Below is the Verilog code for fixed-point matrix multiplication:

`timescale 1ns / 1ps  
 // Fixed point 4x4 Matrix Multiplication  
 // fpga4student.com FPGA projects, Verilog projects, VHDL projects
 // Verilog project: Verilog code for fixed point Matrix multiplication 
 module matrix_multiplication(  
           input clk,reset,  
      output [15:0] data_out  
   );  // fpga4student.com FPGA projects, Verilog projects, VHDL projects 
       // Input and output format for fixed point  
      //     |1|<- N-Q-1 bits ->|<--- Q bits -->|  
      // |S|IIIIIIIIIIIIIIII|FFFFFFFFFFFFFFF|  
 wire [15:0] mat_A;  
 wire [15:0] mat_B;  
 wire overflow1,overflow2,overflow3,overflow4;  
 reg wen;  
 reg [15:0]data_in;  
 reg [3:0] addr;  
 reg [4:0] address;  
 reg [15:0] matrixA[3:0][3:0],matrixB[3:0][3:0];  
 //wire [15:0] matrix_output[3:0][3:0];  
 wire [15:0] tmp1[3:0][3:0],tmp2[3:0][3:0],tmp3[3:0][3:0],tmp4[3:0][3:0],tmp5[3:0][3:0],tmp6[3:0][3:0],tmp7[3:0][3:0];  
      // BRAM matrix A  
      Matrix_A matrix_A_u (.clka(clk),.addra (addr),.douta(mat_A) );  
      // BRAM matrix B  
       ROM matrix_B_u(.clka(clk), .addra (addr),.douta(mat_B) );  
      always @(posedge clk or posedge reset)  
      begin  
           if(reset) begin  
                addr <= 0;  
           end  
           else  
           begin  
                if(addr<15)
◇ ◇ ◇ ◇
* _To-do item 1_
What size of matrix multiplication does the Verilog code implement?

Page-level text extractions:
◇ ◇ ◇ ◇
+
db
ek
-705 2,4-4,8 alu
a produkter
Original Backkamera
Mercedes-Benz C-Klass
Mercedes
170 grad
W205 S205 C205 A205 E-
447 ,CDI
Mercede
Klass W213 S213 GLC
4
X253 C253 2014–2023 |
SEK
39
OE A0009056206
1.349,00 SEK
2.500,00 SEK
◇ ◇ ◇ ◇
* _To-do item 2_
Rewrite the entries with every occurrence of "SEK" changed to "EUR", leaving all other text as it is.

* _Worked solution 1_
Fixed-point 4x4 matrix multiplication.

* _Worked solution 2_
+
db
ek
-705 2,4-4,8 alu
a produkter
Original Backkamera
Mercedes-Benz C-Klass
Mercedes
170 grad
W205 S205 C205 A205 E-
447 ,CDI
Mercede
Klass W213 S213 GLC
4
X253 C253 2014–2023 |
EUR
39
OE A0009056206
1.349,00 EUR
2.500,00 EUR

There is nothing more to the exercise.